[Data entries]
=======

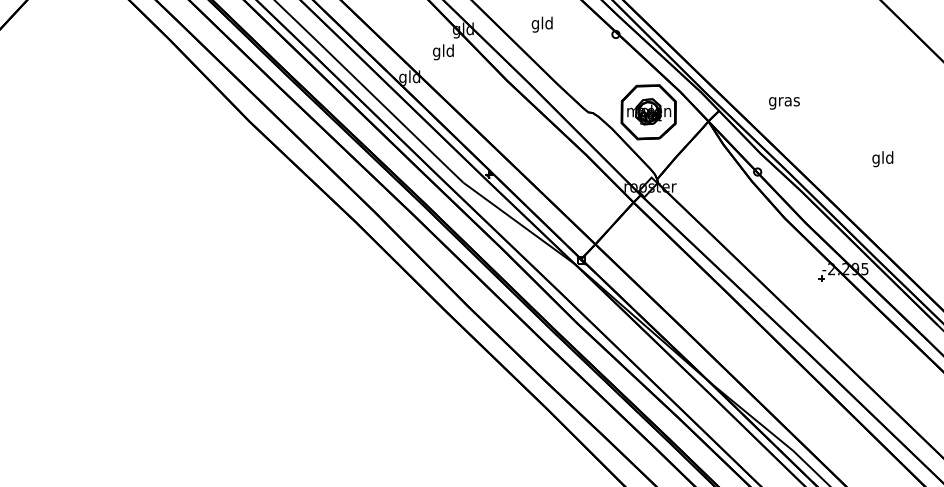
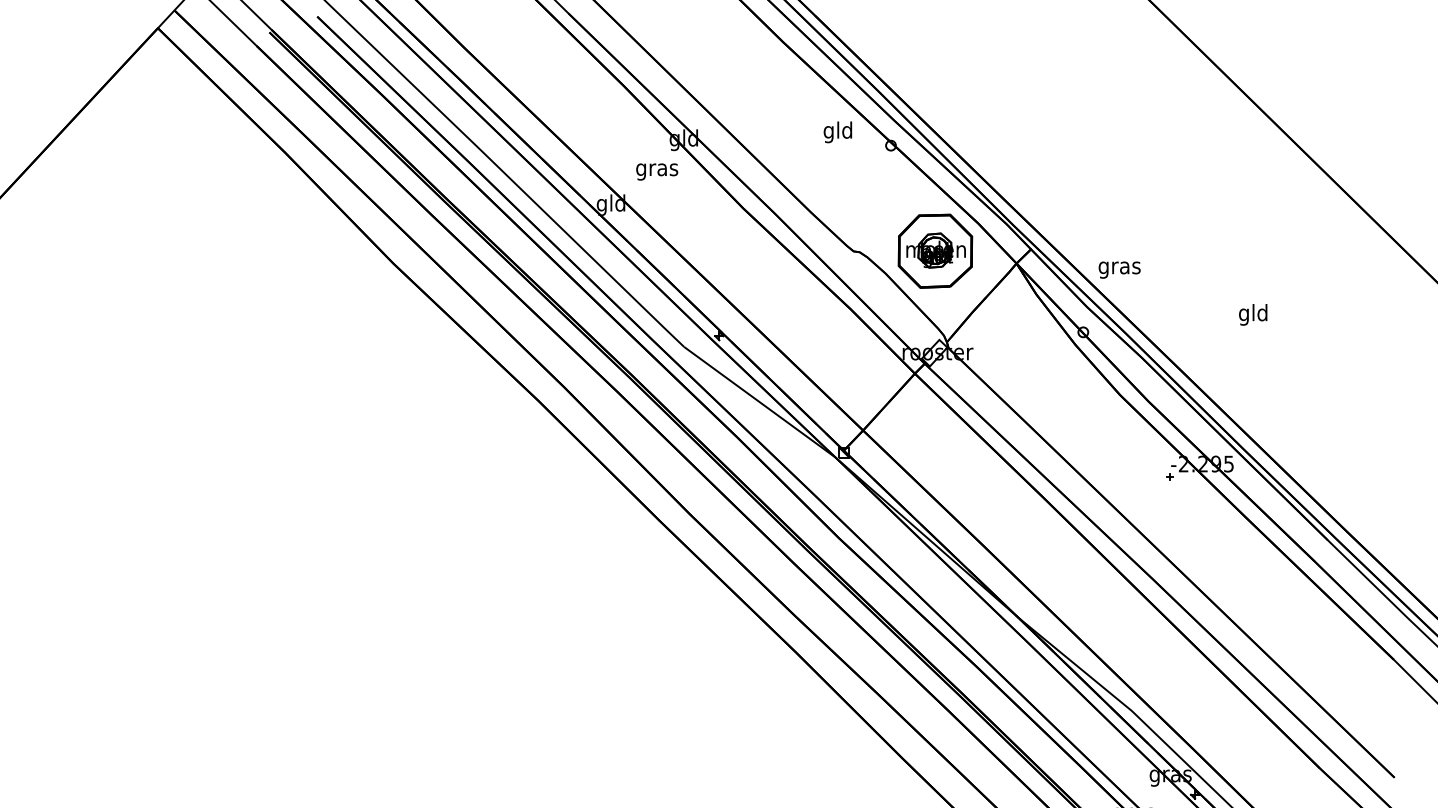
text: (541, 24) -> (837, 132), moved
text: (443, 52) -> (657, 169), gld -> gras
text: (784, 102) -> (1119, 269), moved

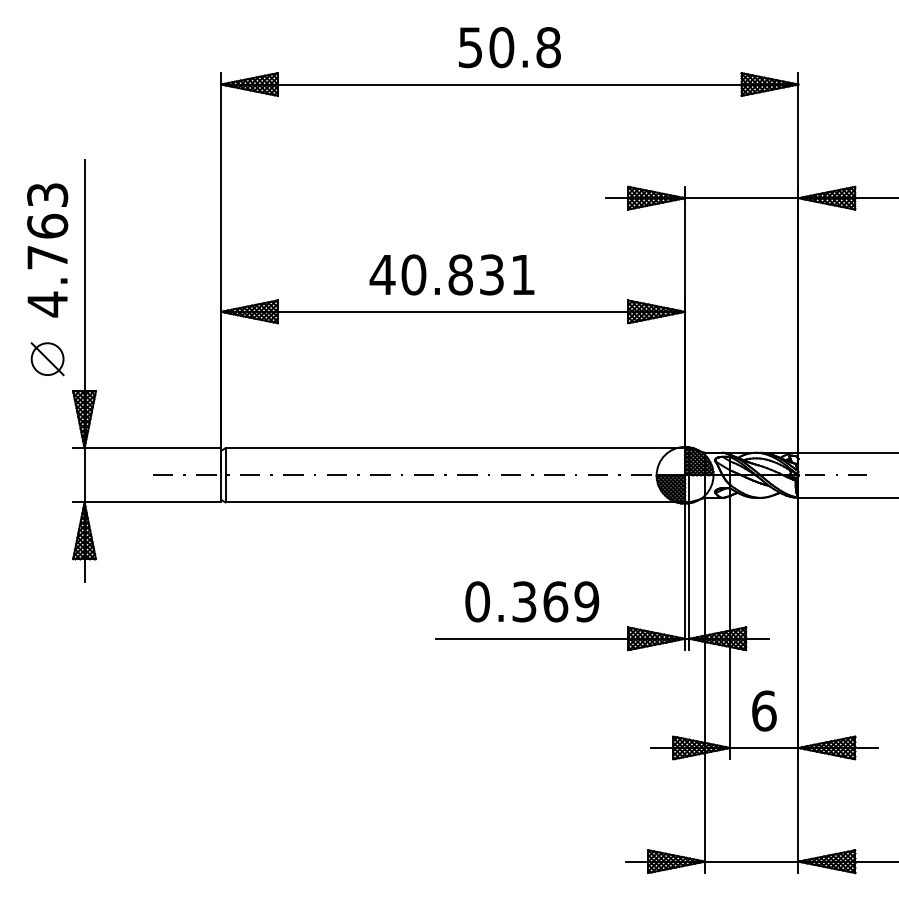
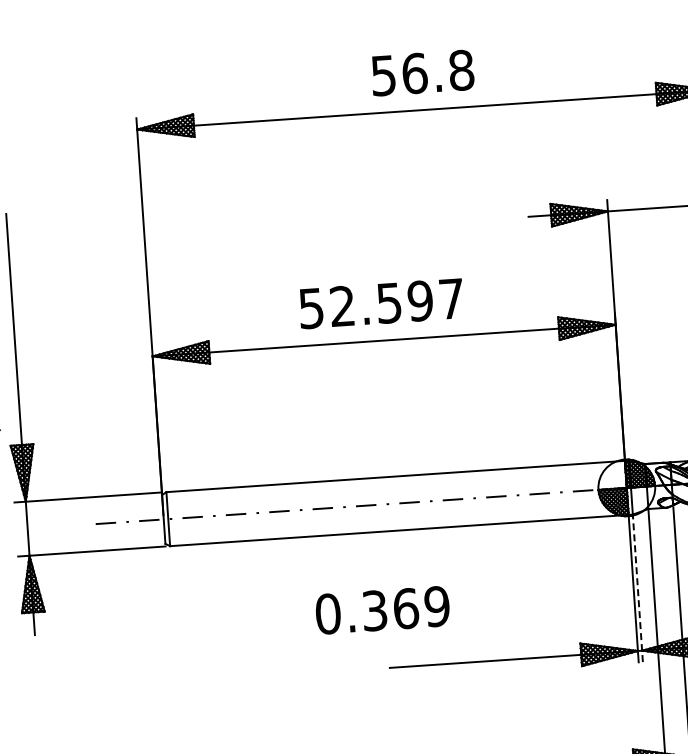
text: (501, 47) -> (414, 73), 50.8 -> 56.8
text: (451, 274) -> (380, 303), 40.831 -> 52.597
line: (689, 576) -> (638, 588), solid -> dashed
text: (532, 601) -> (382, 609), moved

=======

→ **Goal of the exercise**
Look over the records above and say how many lines hold the word "text", giving the number alone.

→ **Solution to the exercise**
6